Let's keep talking about the database. There is a large number of two phases between the change log and the table in the database. These logs are a bit like the loan list and the bank's process, and the database table is the current surplus table. If you have a large number of change logs, you can use these changes to create a table that captures the current state. This table will record the status information for each key point (a particular point in time in the log). That's why the log is a very basic data structure: Logs can be used to create basic tables, or they can be used to create various types of derived tables. It also means that non-relational objects can be stored.

This process is also reversible: if you are updating a table, you can record the changes and publish all the updated logs to the status information of the table. These change logs are what you need to support a quasi-real-time clone. Based on this, you can clearly understand the two phases of the table and the event: tables support static data while log capture changes. The charm of the log is that it is the complete record of the change, which not only captures the content of the final version of the table, but also records other versions of the information that existed. A log is essentially a series of backups of the table's historical state.

This may cause your version management of the source code. There is a close relationship between source code control and the database. Versioning solves a problem that you are very familiar with, and that is what distributed data systems need to address--and constantly changing distributed management. The version management system is usually based on the release of patches, which may actually be a log. You can make a "snapshot" interaction directly on code that is currently similar to a table. You'll notice that, like other distributed stateful systems, the version control system replicates the log when you update, and you want to just update the patches and apply them to your current snapshot.

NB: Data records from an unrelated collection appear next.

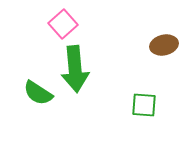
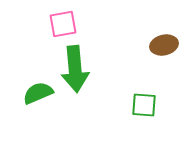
pink square: rotated 32 degrees clockwise
green semicircle: rotated 124 degrees clockwise
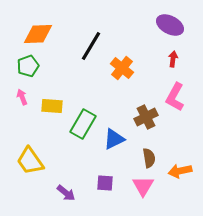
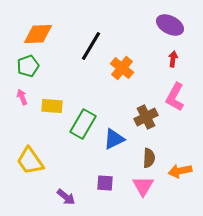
brown semicircle: rotated 12 degrees clockwise
purple arrow: moved 4 px down
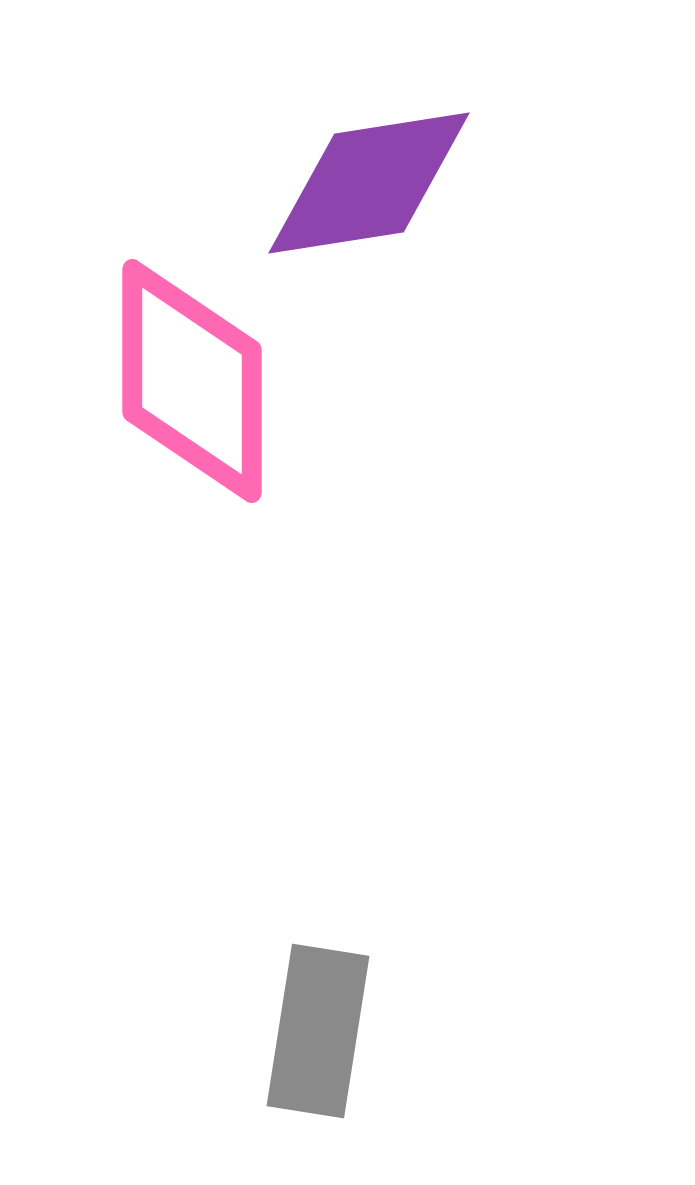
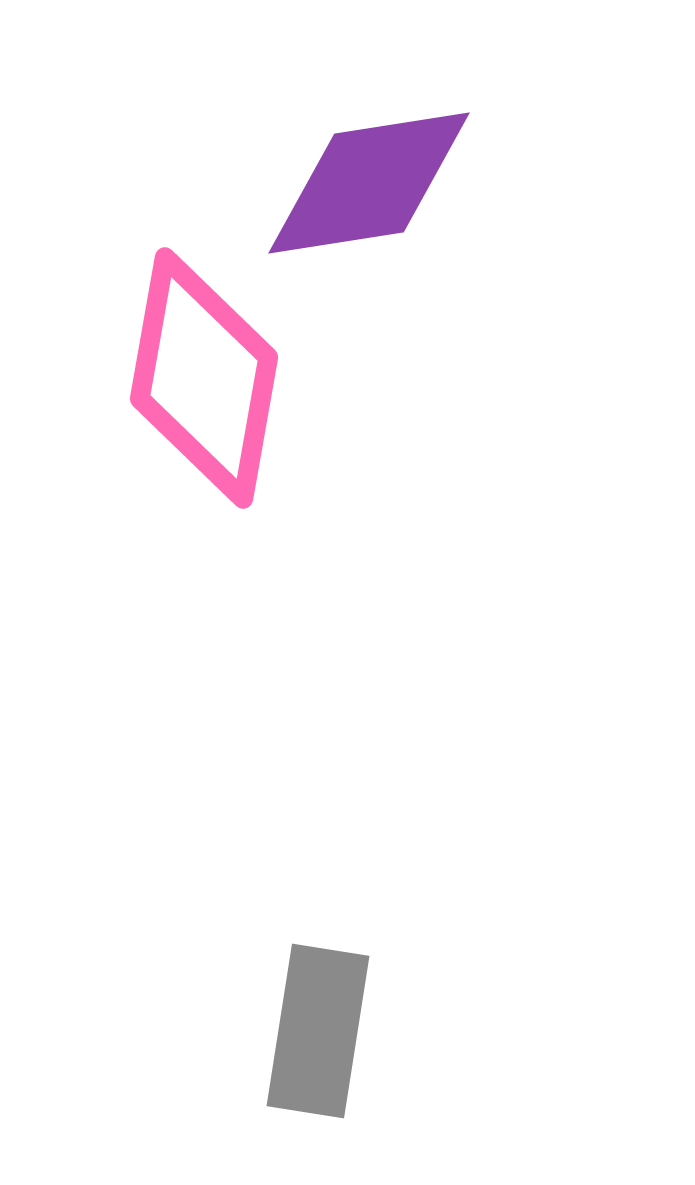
pink diamond: moved 12 px right, 3 px up; rotated 10 degrees clockwise
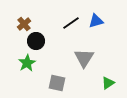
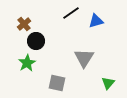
black line: moved 10 px up
green triangle: rotated 16 degrees counterclockwise
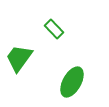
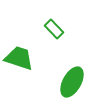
green trapezoid: rotated 72 degrees clockwise
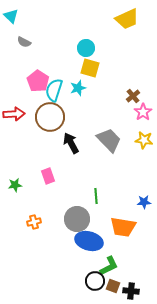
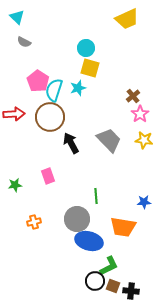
cyan triangle: moved 6 px right, 1 px down
pink star: moved 3 px left, 2 px down
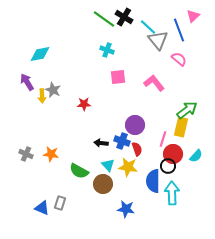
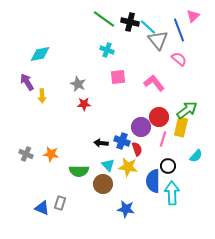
black cross: moved 6 px right, 5 px down; rotated 18 degrees counterclockwise
gray star: moved 25 px right, 6 px up
purple circle: moved 6 px right, 2 px down
red circle: moved 14 px left, 37 px up
green semicircle: rotated 30 degrees counterclockwise
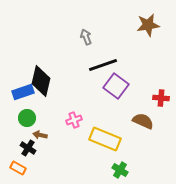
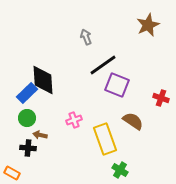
brown star: rotated 15 degrees counterclockwise
black line: rotated 16 degrees counterclockwise
black diamond: moved 2 px right, 1 px up; rotated 16 degrees counterclockwise
purple square: moved 1 px right, 1 px up; rotated 15 degrees counterclockwise
blue rectangle: moved 4 px right, 1 px down; rotated 25 degrees counterclockwise
red cross: rotated 14 degrees clockwise
brown semicircle: moved 10 px left; rotated 10 degrees clockwise
yellow rectangle: rotated 48 degrees clockwise
black cross: rotated 28 degrees counterclockwise
orange rectangle: moved 6 px left, 5 px down
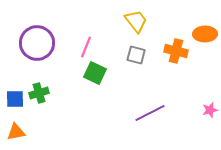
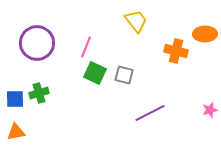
gray square: moved 12 px left, 20 px down
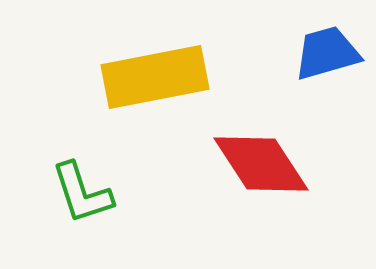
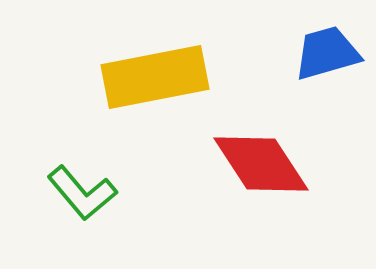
green L-shape: rotated 22 degrees counterclockwise
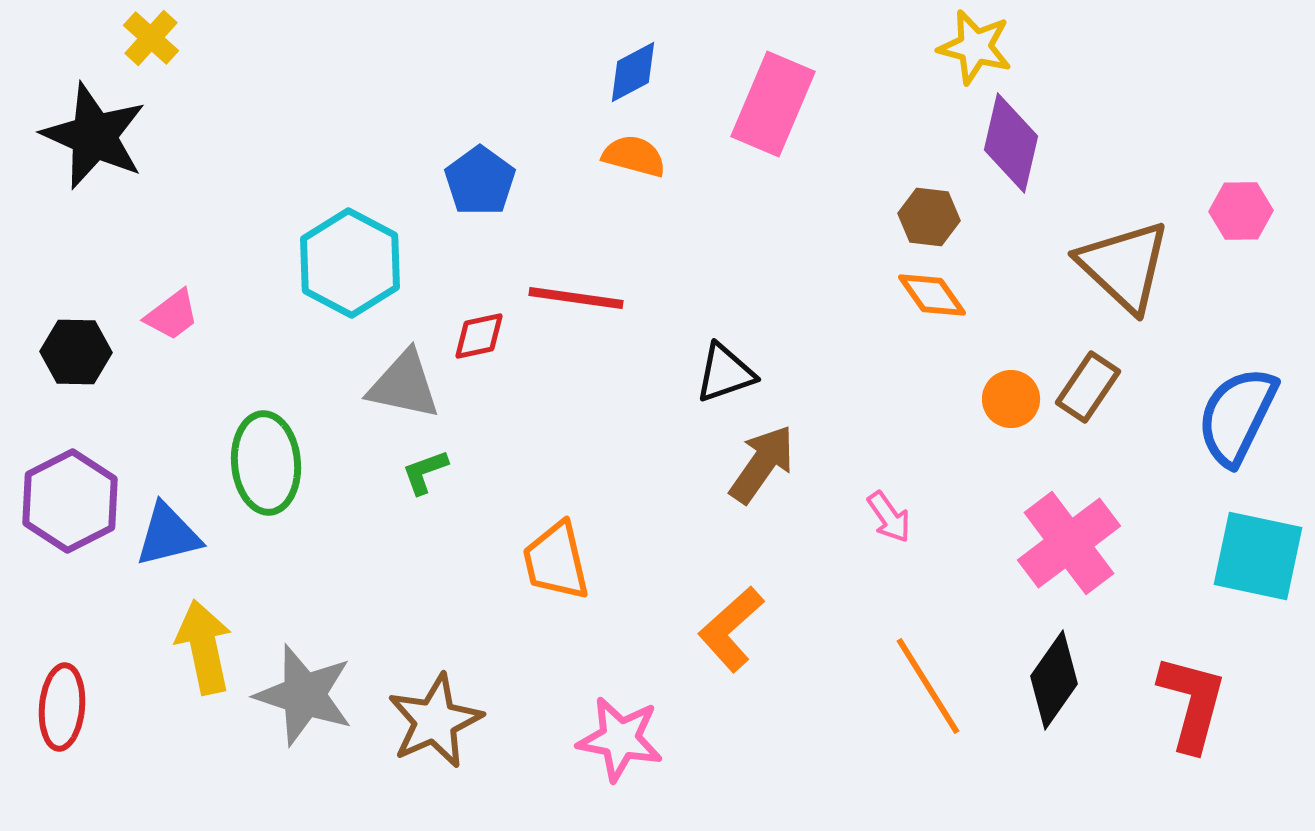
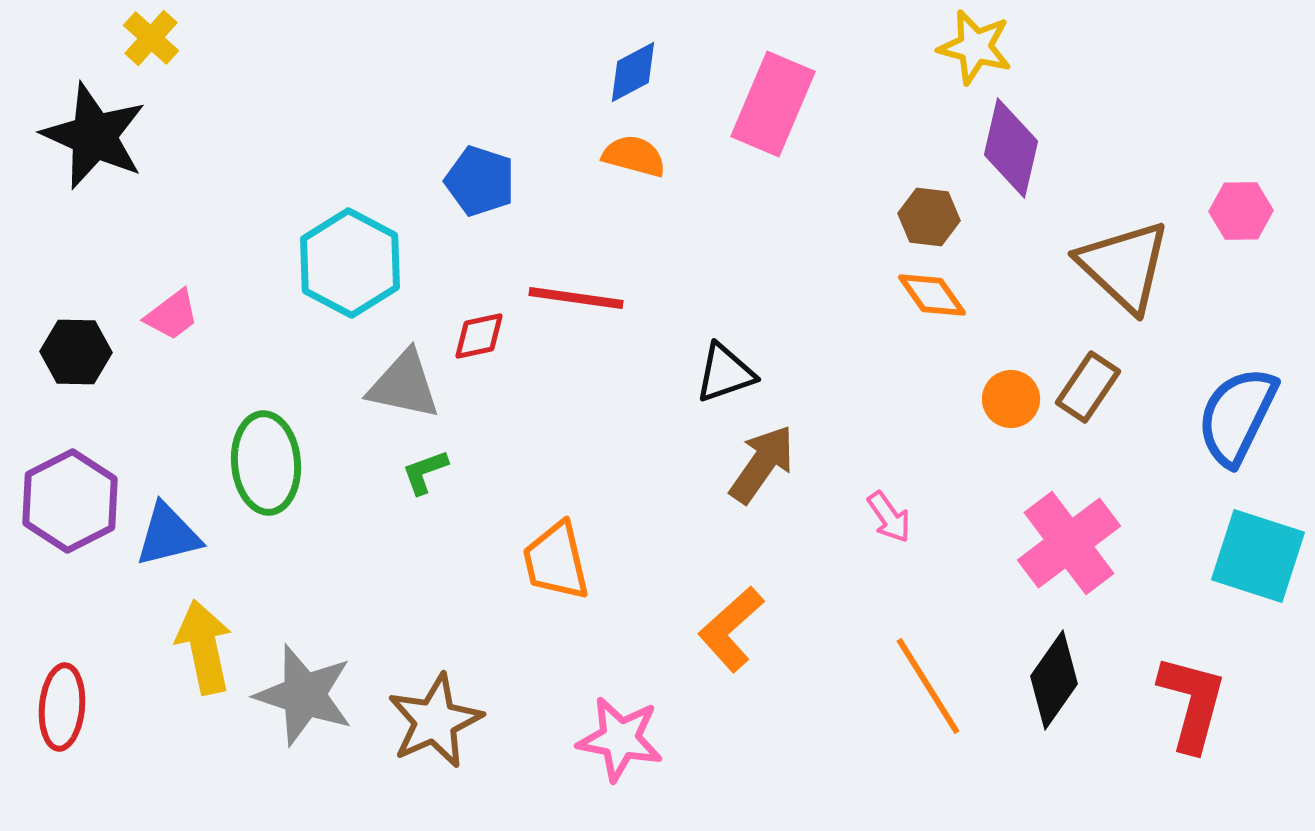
purple diamond: moved 5 px down
blue pentagon: rotated 18 degrees counterclockwise
cyan square: rotated 6 degrees clockwise
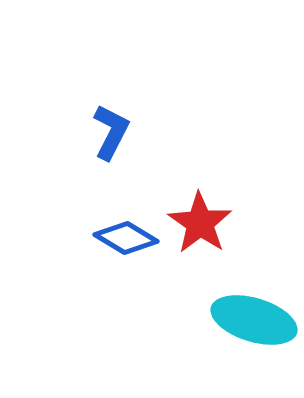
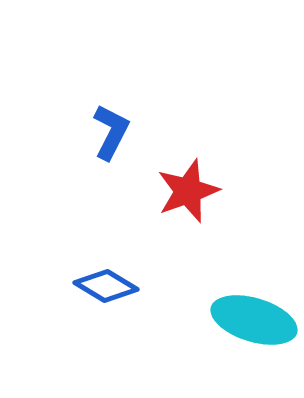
red star: moved 12 px left, 32 px up; rotated 18 degrees clockwise
blue diamond: moved 20 px left, 48 px down
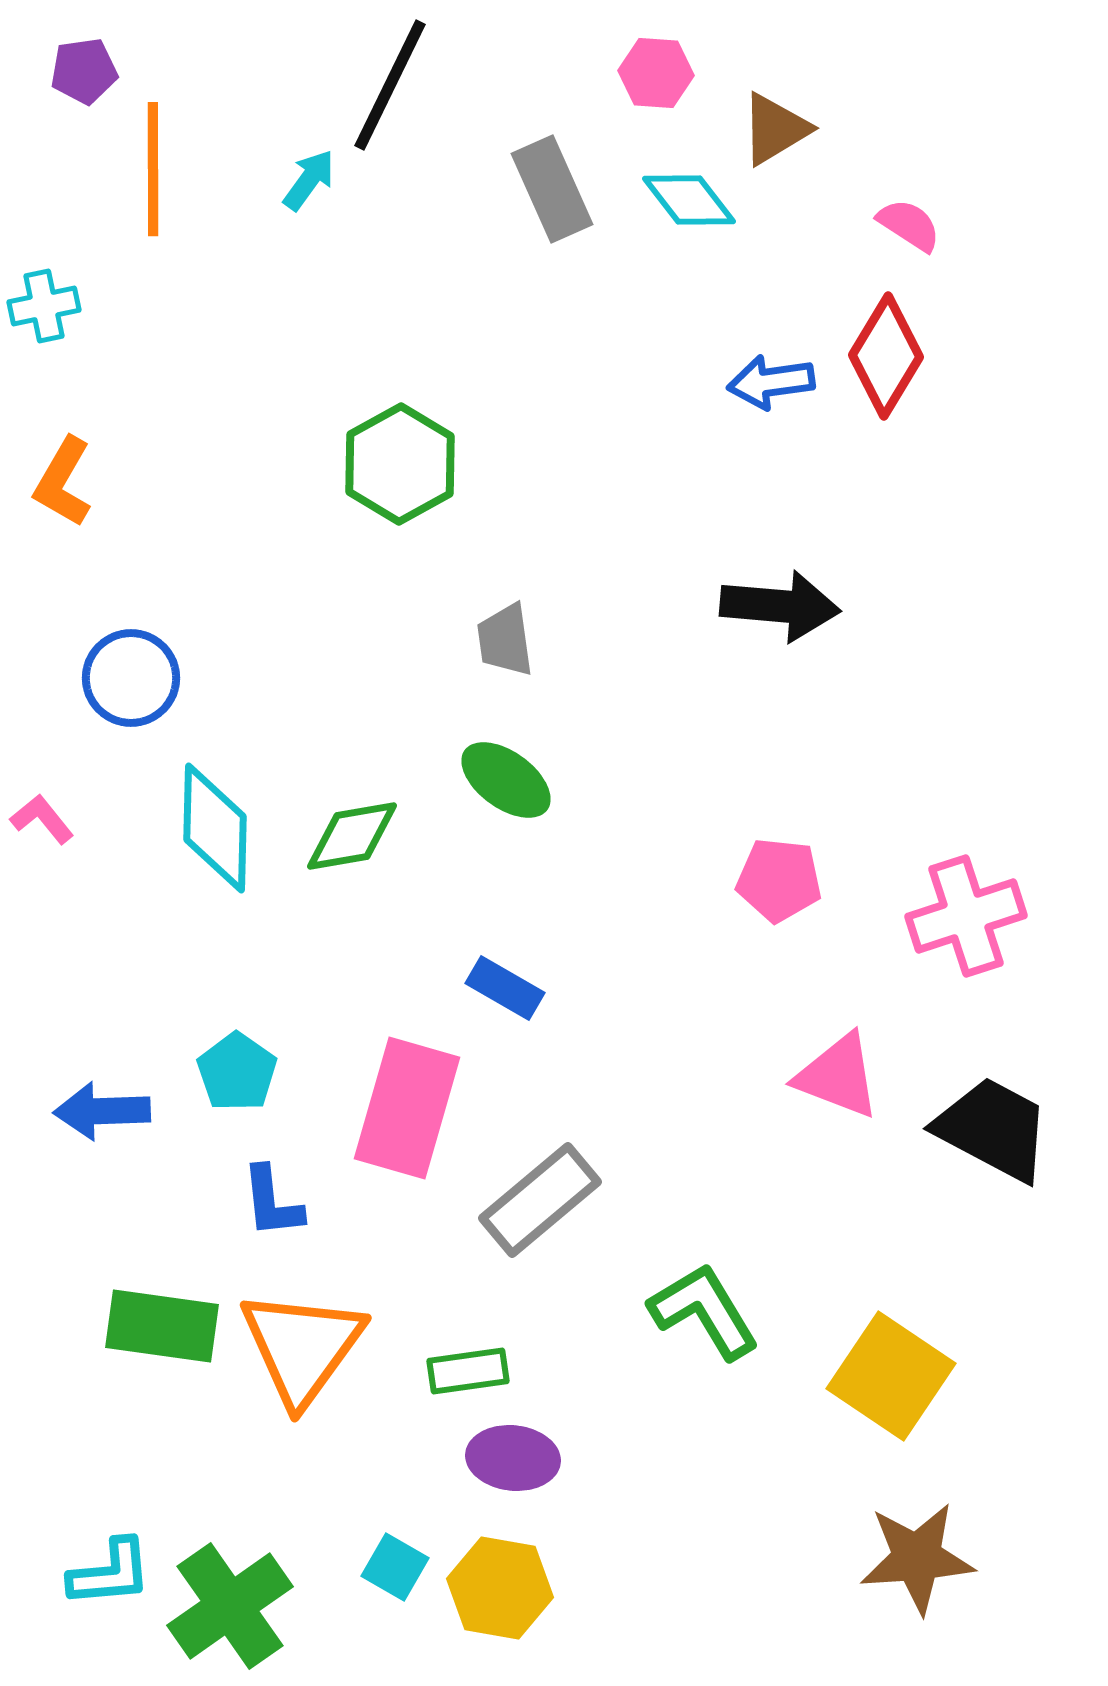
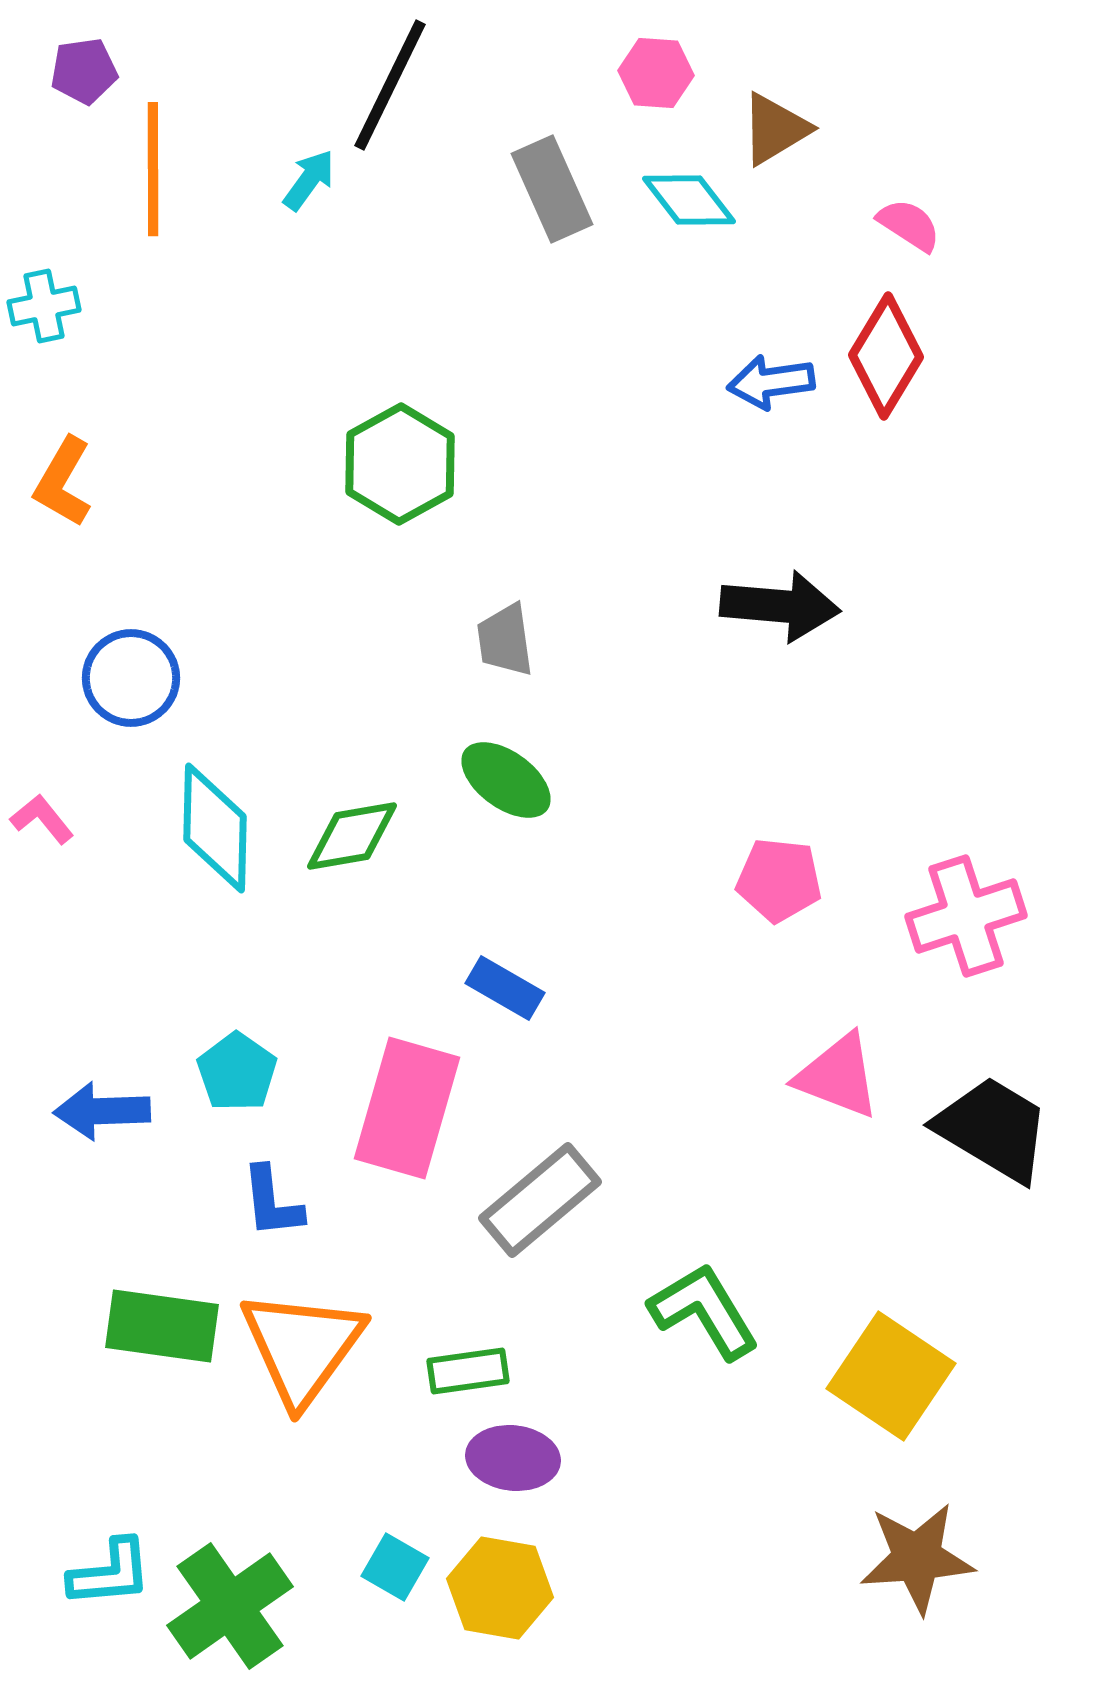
black trapezoid at (993, 1129): rotated 3 degrees clockwise
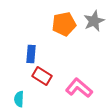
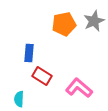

Recently, some people got some ideas from datomic–, a company that sells journal databases. These ideas give them a broad understanding of how these ideas can be applied in their systems. Of course these ideas are not just for this system, they will be part of the more than 10-year distributed system and database documentation.

This may seem a bit too idealistic. But don't be pessimistic! We'll make it happen soon.

What's next

In the remainder of this article, I'll try to explain what the logs can do in addition to being available within a distributed computing or abstract distributed computing model. These include:

Data integration-makes it easy to access all the data in the organization's entire storage and processing system.

Real-time data processing-calculates the generated data stream.

Distributed System design-how a system that is actually applied simplifies the design by using centralized logging.

All of these usages are done by using the log as a separate service.

In either of these usages, the log is used to start with a simple function that the log can provide: to generate a permanent, reproducible history. Surprisingly, the core of the problem is the ability to allow many machines to reproduce history at their own pace in a specific way.



Http://www.pmtoo.com/data/2014/0305/5037.html


Chief Engineer Secret: How does the LinkedIn big data backend work? A

Related Article

Contact Us

The content source of this page is from Internet, which doesn't represent Alibaba Cloud's opinion; products and services mentioned on that page don't have any relationship with Alibaba Cloud. If the content of the page makes you feel confusing, please write us an email, we will handle the problem within 5 days after receiving your email.

If you find any instances of plagiarism from the community, please send an email to: info-contact@alibabacloud.com and provide relevant evidence. A staff member will contact you within 5 working days.

A Free Trial That Lets You Build Big!

Start building with 50+ products and up to 12 months usage for Elastic Compute Service

  • Sales Support

    1 on 1 presale consultation

  • After-Sales Support

    24/7 Technical Support 6 Free Tickets per Quarter Faster Response

  • Alibaba Cloud offers highly flexible support services tailored to meet your exact needs.